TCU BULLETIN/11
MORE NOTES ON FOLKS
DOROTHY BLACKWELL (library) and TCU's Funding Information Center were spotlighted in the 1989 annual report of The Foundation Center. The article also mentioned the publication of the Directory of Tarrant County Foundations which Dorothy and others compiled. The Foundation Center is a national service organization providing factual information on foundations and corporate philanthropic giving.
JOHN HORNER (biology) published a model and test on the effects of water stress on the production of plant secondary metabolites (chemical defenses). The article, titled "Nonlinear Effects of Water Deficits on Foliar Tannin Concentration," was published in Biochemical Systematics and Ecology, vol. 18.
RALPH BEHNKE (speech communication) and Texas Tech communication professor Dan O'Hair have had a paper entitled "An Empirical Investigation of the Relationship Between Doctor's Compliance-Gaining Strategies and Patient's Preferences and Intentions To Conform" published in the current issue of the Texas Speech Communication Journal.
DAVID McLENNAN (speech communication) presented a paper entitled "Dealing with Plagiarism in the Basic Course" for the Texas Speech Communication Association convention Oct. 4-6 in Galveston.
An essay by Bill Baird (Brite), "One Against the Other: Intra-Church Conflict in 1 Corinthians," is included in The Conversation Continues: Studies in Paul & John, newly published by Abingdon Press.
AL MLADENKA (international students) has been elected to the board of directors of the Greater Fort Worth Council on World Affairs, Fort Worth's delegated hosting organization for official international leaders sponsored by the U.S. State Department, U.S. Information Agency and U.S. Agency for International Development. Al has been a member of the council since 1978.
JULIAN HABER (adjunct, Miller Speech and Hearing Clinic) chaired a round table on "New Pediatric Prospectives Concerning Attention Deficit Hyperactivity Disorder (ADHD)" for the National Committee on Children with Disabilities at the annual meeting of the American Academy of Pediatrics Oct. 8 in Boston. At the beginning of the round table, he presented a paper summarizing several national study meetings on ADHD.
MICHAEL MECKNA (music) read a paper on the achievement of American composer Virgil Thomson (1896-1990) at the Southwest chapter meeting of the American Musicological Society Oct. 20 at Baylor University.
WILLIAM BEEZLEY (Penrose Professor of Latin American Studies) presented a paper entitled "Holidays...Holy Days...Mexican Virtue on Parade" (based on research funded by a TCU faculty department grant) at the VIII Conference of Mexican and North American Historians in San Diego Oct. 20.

═══

| Activity |
Transcribe all of the material exactly. Omit nothing.

| Answer to this problem |
TCU BULLETIN/11
MORE NOTES ON FOLKS
DOROTHY BLACKWELL (library) and TCU's Funding Information Center were spotlighted in the 1989 annual report of The Foundation Center. The article also mentioned the publication of the Directory of Tarrant County Foundations which Dorothy and others compiled. The Foundation Center is a national service organization providing factual information on foundations and corporate philanthropic giving.
JOHN HORNER (biology) published a model and test on the effects of water stress on the production of plant secondary metabolites (chemical defenses). The article, titled "Nonlinear Effects of Water Deficits on Foliar Tannin Concentration," was published in Biochemical Systematics and Ecology, vol. 18.
RALPH BEHNKE (speech communication) and Texas Tech communication professor Dan O'Hair have had a paper entitled "An Empirical Investigation of the Relationship Between Doctor's Compliance-Gaining Strategies and Patient's Preferences and Intentions To Conform" published in the current issue of the Texas Speech Communication Journal.
DAVID McLENNAN (speech communication) presented a paper entitled "Dealing with Plagiarism in the Basic Course" for the Texas Speech Communication Association convention Oct. 4-6 in Galveston.
An essay by Bill Baird (Brite), "One Against the Other: Intra-Church Conflict in 1 Corinthians," is included in The Conversation Continues: Studies in Paul & John, newly published by Abingdon Press.
AL MLADENKA (international students) has been elected to the board of directors of the Greater Fort Worth Council on World Affairs, Fort Worth's delegated hosting organization for official international leaders sponsored by the U.S. State Department, U.S. Information Agency and U.S. Agency for International Development. Al has been a member of the council since 1978.
JULIAN HABER (adjunct, Miller Speech and Hearing Clinic) chaired a round table on "New Pediatric Prospectives Concerning Attention Deficit Hyperactivity Disorder (ADHD)" for the National Committee on Children with Disabilities at the annual meeting of the American Academy of Pediatrics Oct. 8 in Boston. At the beginning of the round table, he presented a paper summarizing several national study meetings on ADHD.
MICHAEL MECKNA (music) read a paper on the achievement of American composer Virgil Thomson (1896-1990) at the Southwest chapter meeting of the American Musicological Society Oct. 20 at Baylor University.
WILLIAM BEEZLEY (Penrose Professor of Latin American Studies) presented a paper entitled "Holidays...Holy Days...Mexican Virtue on Parade" (based on research funded by a TCU faculty department grant) at the VIII Conference of Mexican and North American Historians in San Diego Oct. 20.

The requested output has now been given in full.